PARTS OF THE EXERCISE>
**1)** Rewrite the paragraph beginning "Wood was the youngest" from the passage on Mervyn Wood as a short bulleted list that keeps its main facts.
**2)** According to the passage on Mervyn Wood, in what year did his father join the Police Force?
**3)** Return the section of the passage on Mervyn Wood between "Mervyn Thomas Wood, (30" and "most successfully, rowing.", inclusive, copied word for word.

Commissioner of the New South Wales Police
- In office 1 January 1977 – 5 June 1979
- Preceded by: Frederick Hanson
- Succeeded by: Jim Lees

Personal details
- Born: 30 April 1917 Kensington, New South Wales
- Died: 19 August 2006 (aged 89) Sydney, New South Wales

= Mervyn Wood =

Australian rower and police officer

Mervyn Thomas Wood, (30 April 1917 – 19 August 2006) was an Australian rower and police officer. He was an eight-time Australian national sculling champion, four-time Olympian and three-time Olympic medalist. He later rose to become the Commissioner of the New South Wales Police Force.

==Early life and career==
Wood was the youngest of four children born in Kensington, New South Wales, on 30 April 1917. His father Thomas Wood had emigrated to Australia and entered the Police Force in 1905. Wood grew up in Randwick and attended Sydney Boys High School, graduating in 1934, where he represented his school in rugby union, swimming and most successfully, rowing.

DATASET SECTION>
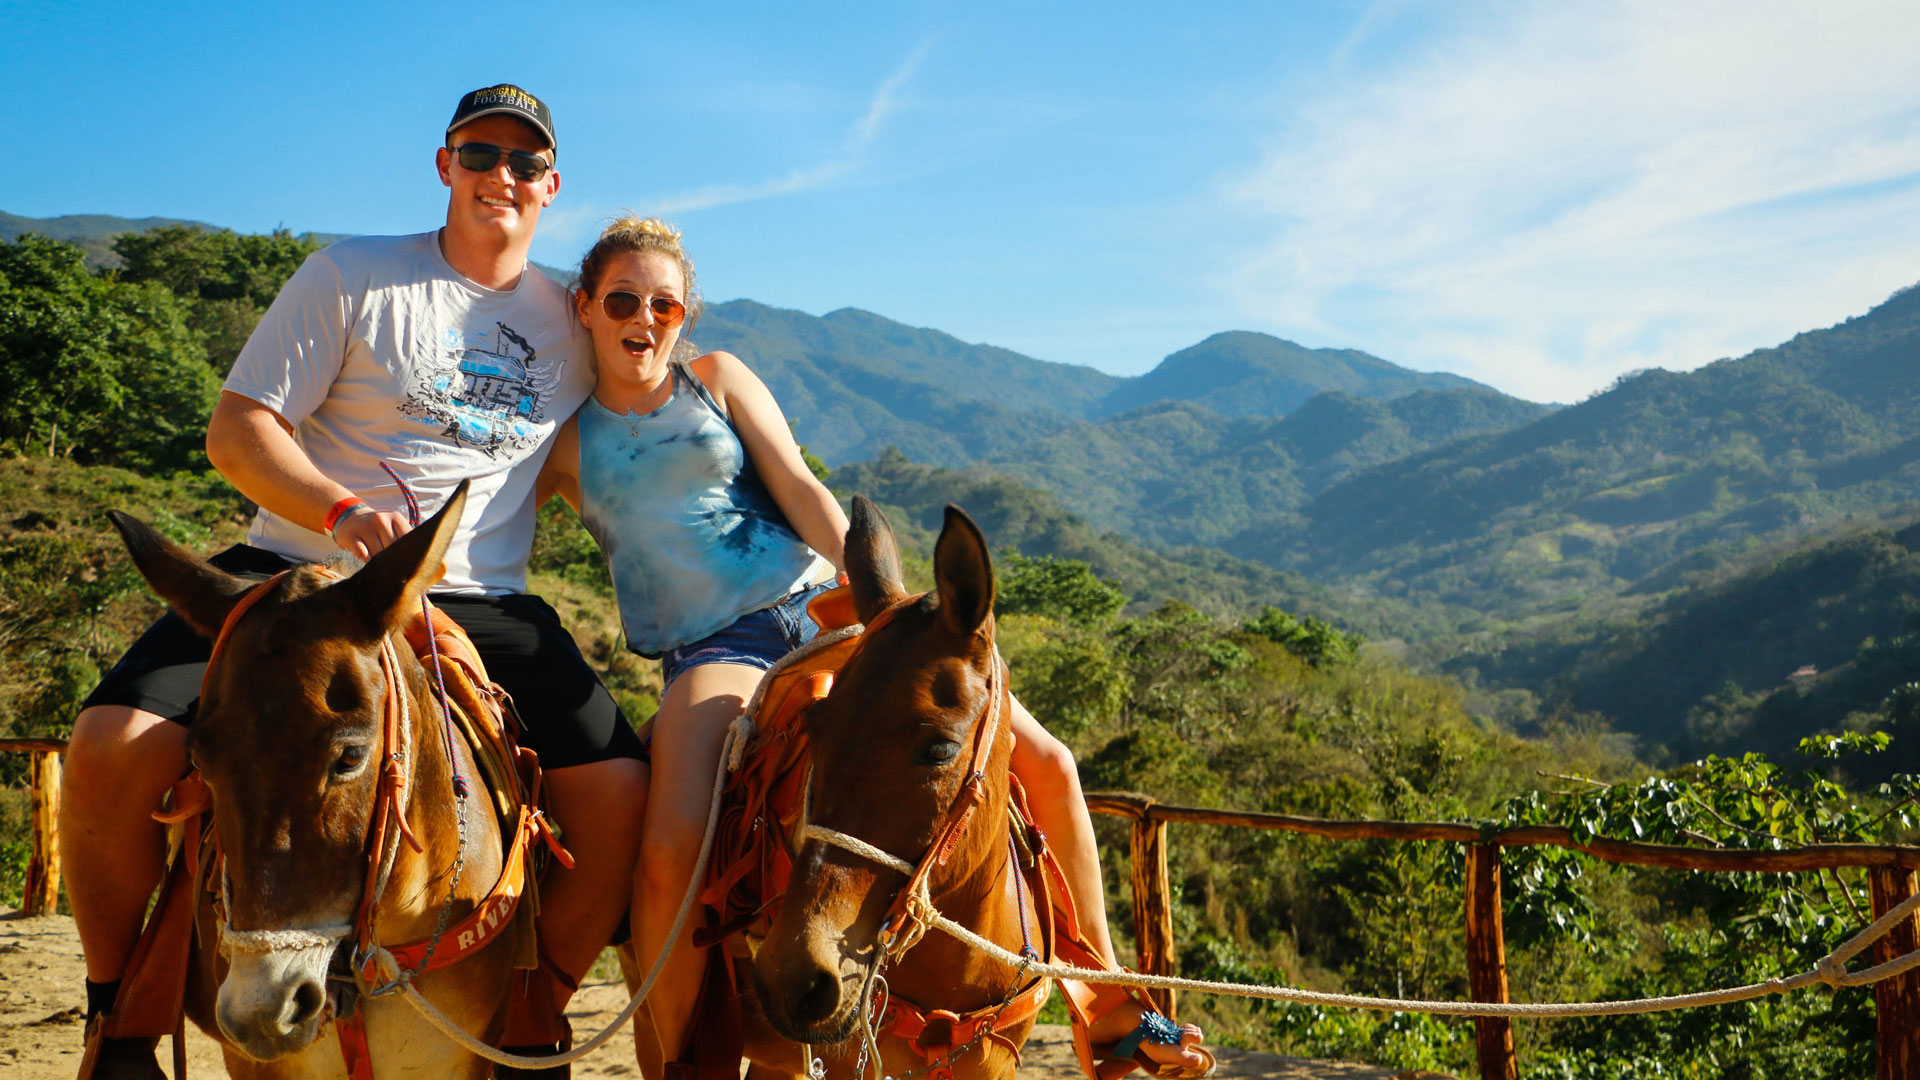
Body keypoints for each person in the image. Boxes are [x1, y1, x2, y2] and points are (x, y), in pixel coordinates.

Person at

TASK SOLUTIONS>
**1)**
- Youngest of four children, born in Kensington, New South Wales, on 30 April 1917
- Father, Thomas Wood, emigrated to Australia and joined the Police Force in 1905
- Grew up in Randwick and attended Sydney Boys High School, graduating in 1934
- Represented his school in rugby union, swimming and, most successfully, rowing

**2)** 1905

**3)**
Mervyn Thomas Wood, (30 April 1917 – 19 August 2006) was an Australian rower and police officer. He was an eight-time Australian national sculling champion, four-time Olympian and three-time Olympic medalist. He later rose to become the Commissioner of the New South Wales Police Force.

==Early life and career==
Wood was the youngest of four children born in Kensington, New South Wales, on 30 April 1917. His father Thomas Wood had emigrated to Australia and entered the Police Force in 1905. Wood grew up in Randwick and attended Sydney Boys High School, graduating in 1934, where he represented his school in rugby union, swimming and most successfully, rowing.